- Born: 2 February 1951 Melbourne
- Education: University of Melbourne, La Trobe University
- Occupations: Biochemist; botanist ;
- Awards: Fellow of the Australian Academy of Science (2011); Officer of the Order of Australia (For distinguished service to science, and to higher education, particularly to biochemistry and molecular biology, as an academic and researcher, and to professional associations., Professor Marilyn Anne ANDERSON, 2016); Lemberg Medal (2014); Victorian Honour Roll of Women (2014) ;
- Scientific career
- Fields: Biochemistry, agricultural biotechnology, pharmaceutical sciences
- Workplaces: La Trobe University (2004–); Hexima (2009–) ;
- Doctoral advisor: Bruce A. Stone
- Website: scholars.latrobe.edu.au/display/maanderson

= Marilyn Anderson =

Australian scientist

Marilyn Anderson is an Australian scientist and entrepreneur in the area of biochemistry and plant molecular biology. She is a professor at La Trobe University and co-founded Hexima, an agribiotechnology company, in 1998.

== Biography ==
Anderson studied biochemistry at the University of Melbourne, followed by La Trobe University for her doctoral studies, which she completed in 1976. Her area of focus was polysaccharide hydrolases and carbohydrate chemistry, an area she continued working on during her first research position, at the University of Miami. She later worked on the SV40 virus and oncogenes, and then moved to Cold Spring Harbor Laboratory, where she worked on the oncogenes from adenovirus.

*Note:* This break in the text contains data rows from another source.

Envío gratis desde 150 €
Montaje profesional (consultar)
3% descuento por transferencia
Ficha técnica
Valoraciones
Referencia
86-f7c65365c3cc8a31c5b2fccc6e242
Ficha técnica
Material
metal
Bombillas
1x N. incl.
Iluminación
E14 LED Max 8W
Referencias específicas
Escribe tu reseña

In 1982, Anderson returned to Australia and worked with Adrienne Clarke to establish molecular biology at the new Plant Cell Biology Research Centre at the University of Melbourne. There she was involved in the discovery of the molecular basis of self-incompatibility in flowering plants. In 1995, Anderson moved back to La Trobe University, where she researches defence molecules produced by plants to protect themselves against pests. In 1998, Anderson and Clarke co-founded a business, Hexima, to develop practical applications of this research.

== Awards and recognition ==
Anderson is a Fellow of the Australian Academy of Technological Sciences and Engineering (elected 2010), a Fellow of the Australian Academy of Science (elected 2011) and a Fellow of the Australian Institute of Company Directors.

She was inducted into the Victorian Honour Roll of Women in 2014.

Anderson received the Lemberg Medal from the Australian Society for Biochemistry and Molecular Biology in 2014 and the Leach Medal from the Lorne Protein Society in 2017. She and her research partner David Craik received the Ramachiotti Biomedical Research Award in 2015.

In the 2016 Australia Day Honours Anderson was made an Officer of the Order of Australia (AO) for "distinguished service to science, and to higher education, particularly to biochemistry and molecular biology, as an academic and researcher, and to professional associations".